Walking into the Theatre, Sonja finds that the performances consist of monsters, who are clearly monsters wearing human masks, performing surreal renditions of standard plays. Of course, the actors behave with more dignity than the howling human audience around them. At one point, they invite Red Sonja to join their performance in exchange for a purse of gold.

Since Sonja is perpetually broke, she accepts the offer and takes the stage. But since it’s pretty much her fate to be perpetually broke, the offer of gold was a ruse and the monster performers try to kill her immediately. Several monster-corpses later, their leader is begging for mercy and offering to explain what just happened.

At this point, Mikal joins Sonja, having apparently been using the bathroom while she was fighting for her life on stage. The two of them are escorted to the lake, where the waters are parted Moses-style so that they can follow the monsters down to their underwater crystal city. There, she is told the story of how the monsters are descended from aliens whose ship crashed in the lake. After adopting water-breathing forms, they began to interbreed with various Earth animals (um, yuck) until the succeeding generations were the monsters that now occupy the city. Apparently, their leader was captured by the people of Athos and they are forced to perform as circus entertainers in order to ensure that he stays alive.

A face you can trust.
A face you can trust.

The people of Athos seem to have a real problem with enslaving other people. Of course, in this case, the cross-bred monster-aliens sometimes let their animal natures overwhelm them, which is why a few of them attacked Red Sonja earlier. And, in fact, no sooner has Cyphax (kind of a deputy leader) told the story, then a new batch of monsters go crazy and try to kill Sonja and Mikal. She’s given a magic ring that can open the bridge that leads back to the surface, right before the only decent monster in monster city dies. She leaves them all behind, vowing to no one in particular that she’ll find the tower where their leader is being kept. It’s implied that, once the original (unnamed) leader is restored to power, he can help the monsters regain their senses, although it’s never explained how he’ll accomplish such a thing. Mikal agrees to tag along, even though after two issues, he’s done exactly nothing to help her.
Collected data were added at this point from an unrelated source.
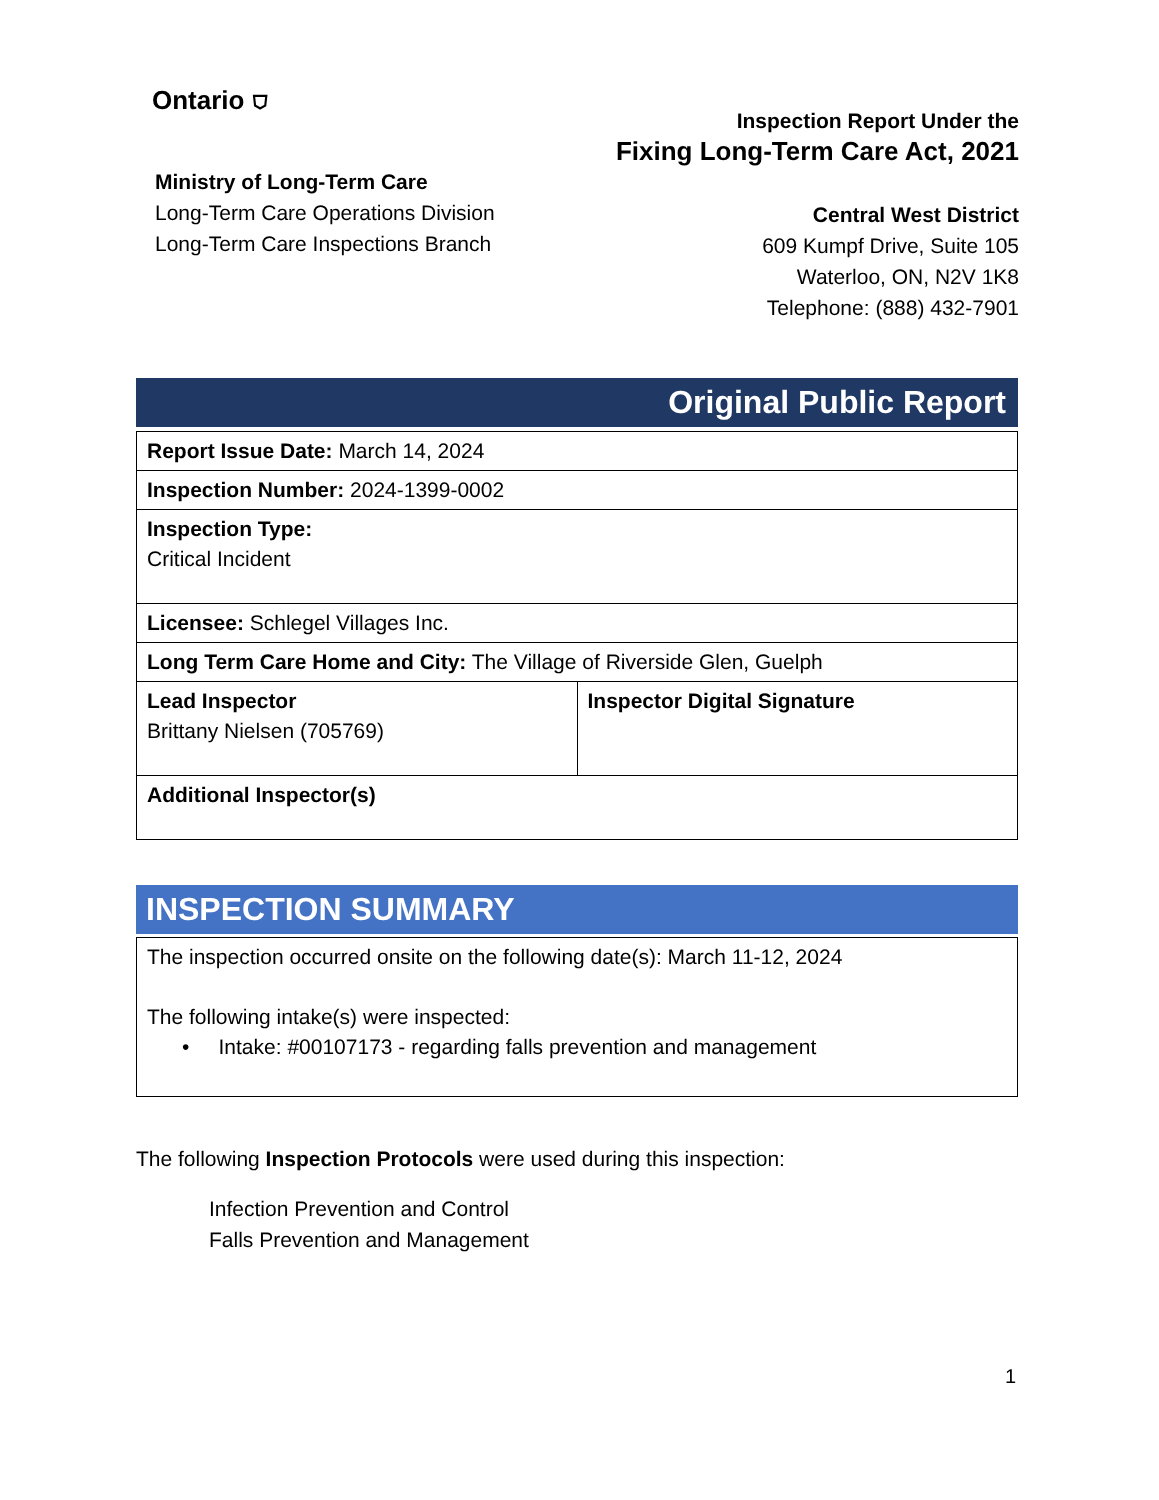Ontario ⛉
Ministry of Long-Term Care
Long-Term Care Operations Division
Long-Term Care Inspections Branch
Inspection Report Under the
Fixing Long-Term Care Act, 2021
Central West District
609 Kumpf Drive, Suite 105
Waterloo, ON, N2V 1K8
Telephone: (888) 432-7901
Original Public Report
| Report Issue Date: March 14, 2024 | |
| Inspection Number: 2024-1399-0002 | |
| Inspection Type: Critical Incident | |
| Licensee: Schlegel Villages Inc. | |
| Long Term Care Home and City: The Village of Riverside Glen, Guelph | |
| Lead Inspector Brittany Nielsen (705769) | Inspector Digital Signature |
| Additional Inspector(s) | |
INSPECTION SUMMARY
| The inspection occurred onsite on the following date(s): March 11-12, 2024 The following intake(s) were inspected: • Intake: #00107173 - regarding falls prevention and management |
The following Inspection Protocols were used during this inspection:
Infection Prevention and Control
Falls Prevention and Management
1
It’s not like I dip into these stories expecting anything terribly complex, but occasionally there are issues (like issue two and, to a lesser extent, this one) where a bunch of things just happen and the plot is so much hand-waving meant to distract readers from the fact that there’s not a lot of reason for the main character to go from point A to point B. It’s something I see in fantasy fiction (and specifically, the sword and sorcery subgenre) from time to time. The hero fights a whatever (giant snake, giant spider, giant bat) and that’s the point. The reason for the fight is often obscure, to the point where the hero can seem like a monster-chopping machine, a thing that merely needs to be pointed in the right direction.

It seems as if whenever Sonja isn’t working to make money or help her friends, she kind of just meanders from one fight to another. There’s really no reason given for her to care about the monsters who live in the lake. In fact, there are some very good reasons for her to avoid them (they keep trying to kill her). And I think part of the problem is that, for all the great things Roy Thomas did writing Conan the Barbarian (and he absolutely deserves his reputation as one of the great adaptationists of Robert E. Howard’s creation), he is still heavily influenced by all of the superhero titles he’s written over the years. Red Sonja is increasingly portrayed as a sort of sword-and-sorcery superheroine, which only works when something about a situation evokes her sympathy. For instance, it would be easy to imagine her relating to an abused woman or an orphaned child and thus helping them. But just feeling sorry for a city full of hybrid alien monsters after they tried to kill her… hey, things are tough all over in Hyboria.

I’ve never been a fan of writers who repeat the character’s origin in every story; but I think it can be a good idea for the writer to do so once in a while, if only to remind himself of what motivates the character.